Thirty thousand people lost their jobs so that a company could buy more graphics processors. A conference full of security professionals admitted that four out of five enterprises cannot track what their AI agents do. A protocol layer was laid that will determine the topology of autonomous systems for a generation. A company was valued at nearly a trillion dollars on the strength of appetite alone. And a government drafted seven pillars of regulation that regulate nothing, preempt the states that might, and call the result a framework.
These are not separate stories. They are one story told from five vantage points, and the story is this: we are building a civilization on infrastructure we cannot govern, funded by capital we cannot justify, at the cost of labor we have decided not to value, connected by protocols we did not debate, and regulated by language designed to look like action from a distance.
Seneca would not have been surprised.
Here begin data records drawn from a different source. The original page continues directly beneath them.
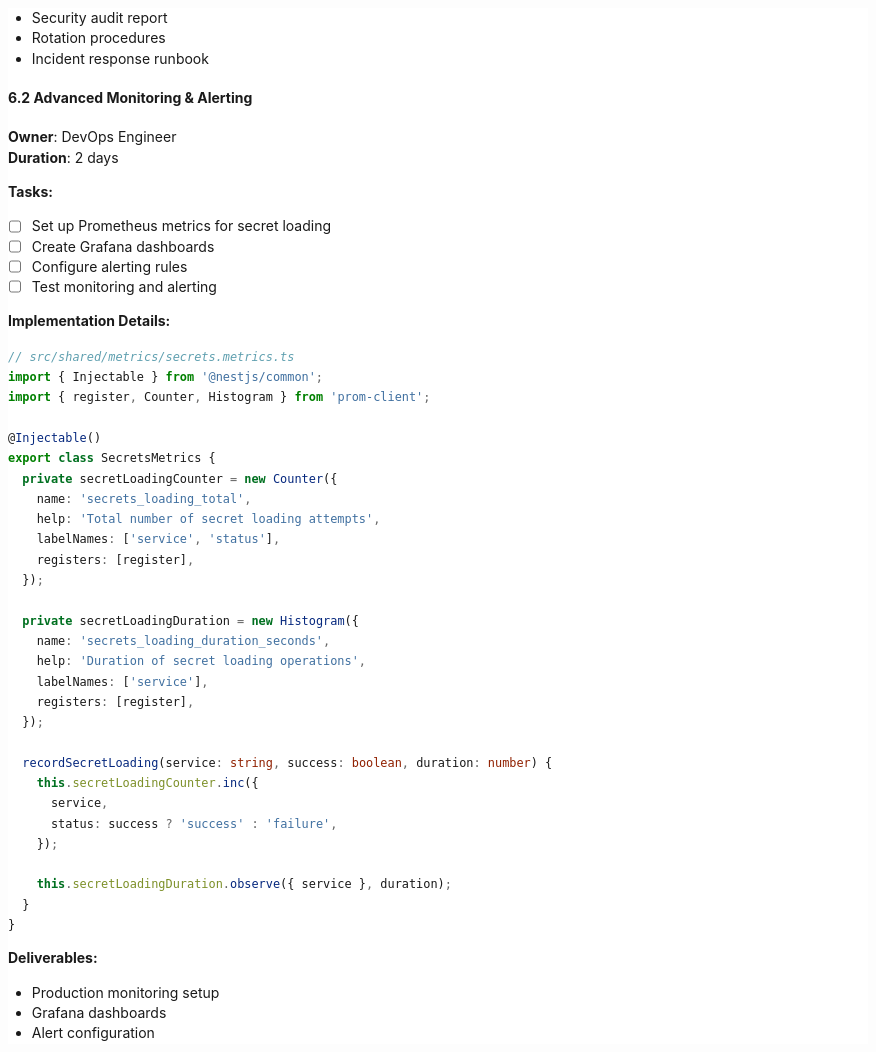 - Security audit report
- Rotation procedures
- Incident response runbook

#### 6.2 Advanced Monitoring & Alerting

**Owner**: DevOps Engineer  
**Duration**: 2 days

**Tasks:**

- [ ] Set up Prometheus metrics for secret loading
- [ ] Create Grafana dashboards
- [ ] Configure alerting rules
- [ ] Test monitoring and alerting

**Implementation Details:**

```typescript
// src/shared/metrics/secrets.metrics.ts
import { Injectable } from '@nestjs/common';
import { register, Counter, Histogram } from 'prom-client';

@Injectable()
export class SecretsMetrics {
  private secretLoadingCounter = new Counter({
    name: 'secrets_loading_total',
    help: 'Total number of secret loading attempts',
    labelNames: ['service', 'status'],
    registers: [register],
  });

  private secretLoadingDuration = new Histogram({
    name: 'secrets_loading_duration_seconds',
    help: 'Duration of secret loading operations',
    labelNames: ['service'],
    registers: [register],
  });

  recordSecretLoading(service: string, success: boolean, duration: number) {
    this.secretLoadingCounter.inc({
      service,
      status: success ? 'success' : 'failure',
    });

    this.secretLoadingDuration.observe({ service }, duration);
  }
}
```

**Deliverables:**

- Production monitoring setup
- Grafana dashboards
- Alert configuration
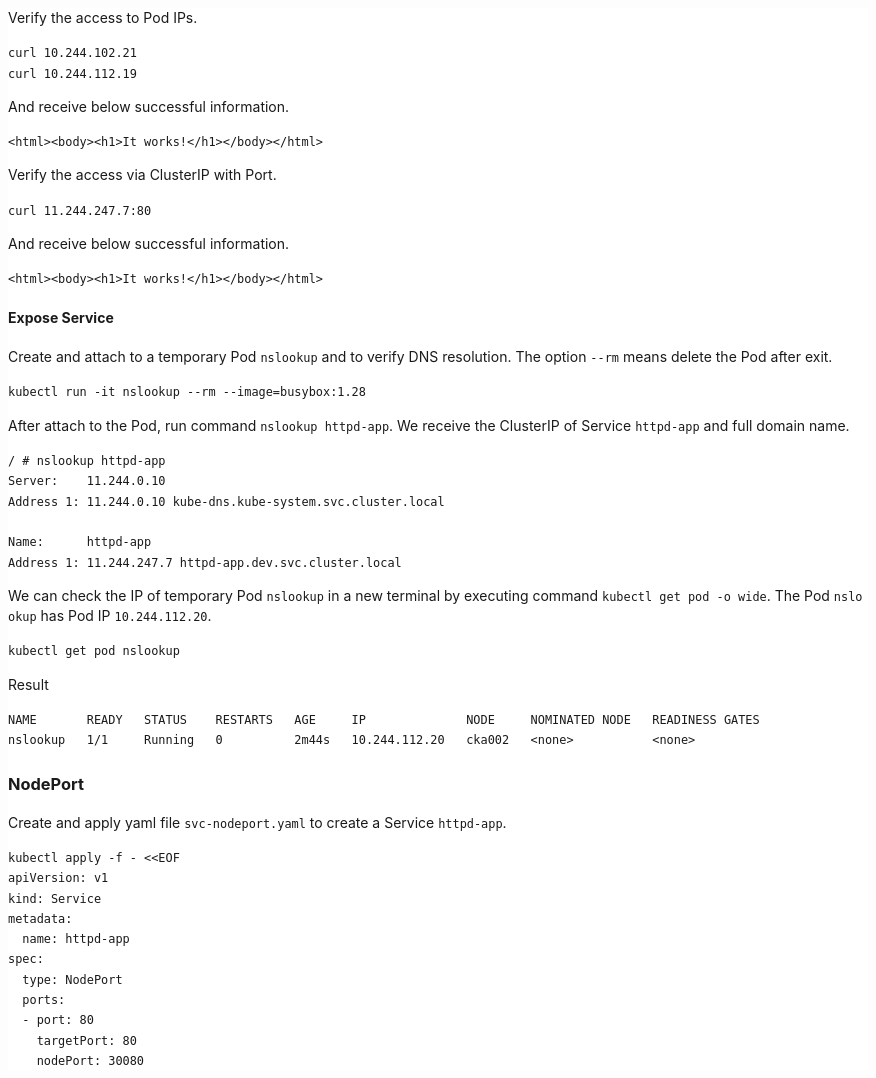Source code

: Verify the access to Pod IPs.
```
curl 10.244.102.21
curl 10.244.112.19
```
And receive below successful information.
```
<html><body><h1>It works!</h1></body></html>
```

Verify the access via ClusterIP with Port.
```
curl 11.244.247.7:80
```
And receive below successful information.
```
<html><body><h1>It works!</h1></body></html>
```



#### Expose Service

Create and attach to a temporary Pod `nslookup` and to verify DNS resolution. The option `--rm` means delete the Pod after exit.
```
kubectl run -it nslookup --rm --image=busybox:1.28
```

After attach to the Pod, run command `nslookup httpd-app`. We receive the ClusterIP of Service `httpd-app` and full domain name.
```
/ # nslookup httpd-app
Server:    11.244.0.10
Address 1: 11.244.0.10 kube-dns.kube-system.svc.cluster.local

Name:      httpd-app
Address 1: 11.244.247.7 httpd-app.dev.svc.cluster.local
```

We can check the IP of temporary Pod `nslookup` in a new terminal by executing command `kubectl get pod -o wide`. 
The Pod `nslookup` has Pod IP `10.244.112.20`.
```
kubectl get pod nslookup
```
Result
```
NAME       READY   STATUS    RESTARTS   AGE     IP              NODE     NOMINATED NODE   READINESS GATES
nslookup   1/1     Running   0          2m44s   10.244.112.20   cka002   <none>           <none>
```




### NodePort

Create and apply yaml file `svc-nodeport.yaml` to create a Service `httpd-app`.
```
kubectl apply -f - <<EOF
apiVersion: v1
kind: Service
metadata:
  name: httpd-app
spec:
  type: NodePort
  ports:
  - port: 80
    targetPort: 80
    nodePort: 30080
```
He spent the last decade of his life watching Nero build the Domus Aurea — that sprawling golden palace, the monument to appetite that eventually consumed its creator — and he wrote about it with the detached precision of a man who knows that the building will outlast the builder but not the fire. The fire always comes. Not because the architecture is flawed, though it usually is. Not because the finances are unsustainable, though they always are. The fire comes because the people maintaining the infrastructure — the engineers, the administrators, the provincial governors, the thirty thousand Oracle employees who understood the systems they were being paid to tend — are the first to be subtracted from the ledger, and the ledger, left untended, burns.
Export the protocol. Govern the gesture. Value the appetite. Subtract the labor. This is the arithmetic of empire in every century, and it has never once produced the outcome its architects intended, because the architects are always calculating in a currency that does not account for the cost of the calculation itself.
It is past midnight. The termination emails have been sent. The conference halls are emptying. The protocol is live. The valuation is set. The pillars are erected. And somewhere — in Redwood City, in Hyderabad, in Toronto, in Mexico City — a senior engineer who spent fifteen years building Oracle's infrastructure is staring at a screen that tells her she has been optimized, and she is thinking what Seneca thought on the night Nero's soldiers arrived at his villa with the order to open his veins: that the system she served never deserved the loyalty she gave it, that the architecture she maintained was never as stable as the architects claimed, and that the fire, when it comes, will not distinguish between the people who built the aqueduct and the people who merely drank from it.
The price of omniscience is not measured in billions. It is measured in the silence of the people who knew how the system worked and are no longer here to say so.